Pixar seem to have survived the Disney take-over without too much bother; still, it’s something of a surprise to see a Pixar movie emerging just as the winter chill fades; we’re used to seeing the animation studio’s films at the height summer or Christmas holidays. But Onward feels like a minor entry in the Pixar canon, perhaps a cousin to The Good Dinosaur; it bears all the care and skill of a Pixar blockbuster, but there’s something deliberately muted about the atmosphere that makes it slippery to pin down.

Dan Scanlon’s comedy-drama starts on a melancholy note; Ian and Barley Lightfoot (Tom Holland and Chris Pratt) have lost their father, and their mother (Julia Louis-Dreyfus) presents them with a gift on Ian’s 16th birthday; a staff and jewel which will allow them to spend a precious 24 hours with their late father. Unfortunately, the plan doesn’t quite work, and Ian and Barley’s dad returns only in the form of a pair of legs. With said legs in tow, Ian and Barley set out on a quest to find another jewel they hope will enable them to complete the transformation, but time is against them…

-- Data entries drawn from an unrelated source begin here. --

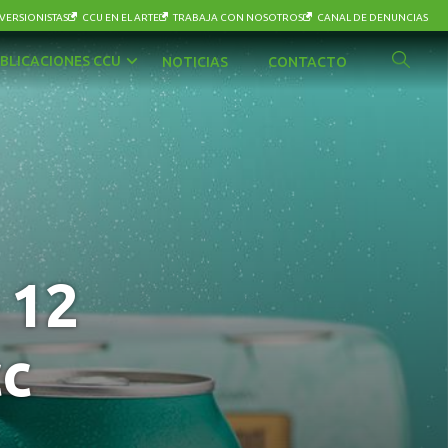
VERSIONISTAS
CCU EN EL ARTE
TRABAJA CON NOSOTROS
CANAL DE DENUNCIAS
BLICACIONES CCU
NOTICIAS
CONTACTO
 12
cc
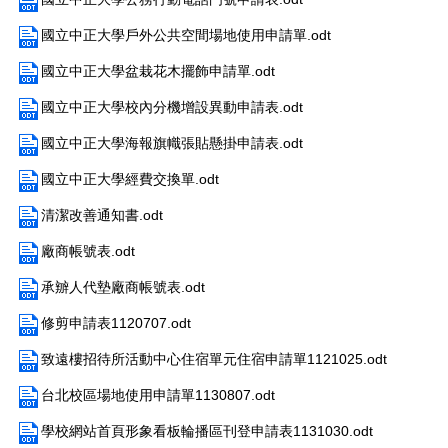
國立中正大學戶外公共空間場地使用申請單.odt
國立中正大學盆栽花木擺飾申請單.odt
國立中正大學校內分機增設異動申請表.odt
國立中正大學海報旗幟張貼懸掛申請表.odt
國立中正大學經費交換單.odt
清潔改善通知書.odt
廠商帳號表.odt
承辧人代墊廠商帳號表.odt
修剪申請表1120707.odt
致遠樓招待所活動中心住宿單元住宿申請單1121025.odt
台北校區場地使用申請單1130807.odt
學校網站首頁形象看板輪播區刊登申請表1131030.odt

Onward wears some Joseph Campbell influences on its sleeve, with lots of discussion about the nature of quests and finding yourself. It’s also set in a complex world where the fantastic and the real exist side by side, a la Bright, although Onward doesn’t view this with the kind of zany bounce that Zootopia/Zootropolis did. The theme is that magic has gone away, and there’s a quite laborious set-up explaining that magic is now something that technology has erased from everyday human existence. That’s something of a bummer, and the plot of Onward doesn’t resolve the issues, instead falling back on familiar ‘journey is the destination’ tropes to create a happy resolution.

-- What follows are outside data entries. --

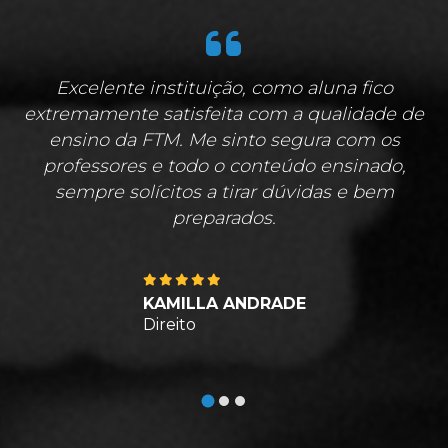
Excelente instituição, como aluna fico
extremamente satisfeita com a qualidade de
ensino da FTM. Me sinto segura com os
professores e todo o conteúdo ensinado,
sempre solícitos a tirar dúvidas e bem
preparados.
KAMILLA ANDRADE
Direito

Onward gets a little lost as it navigates the different forms of grief that the two brothers experience, and probably requires a little warning to ticket-buyers that this film deals overtly with death in a way that Coco managed to nimbly side-step. But there’s also plenty of pleasures, particularly Octavia Spencer as a manticore, and there’s trademark Pixar wit in the elaborately realised world of Ian and Barley inhabit. Onwards is a very neat little animation that skews towards teens rather than kids, and pushes the Pixar envelope in an unexpectedly serious direction. It’s a success, but also a diversion from a familiar formula that suggests that the animation studio isn’t entirely bogged down in sequels and toy licences.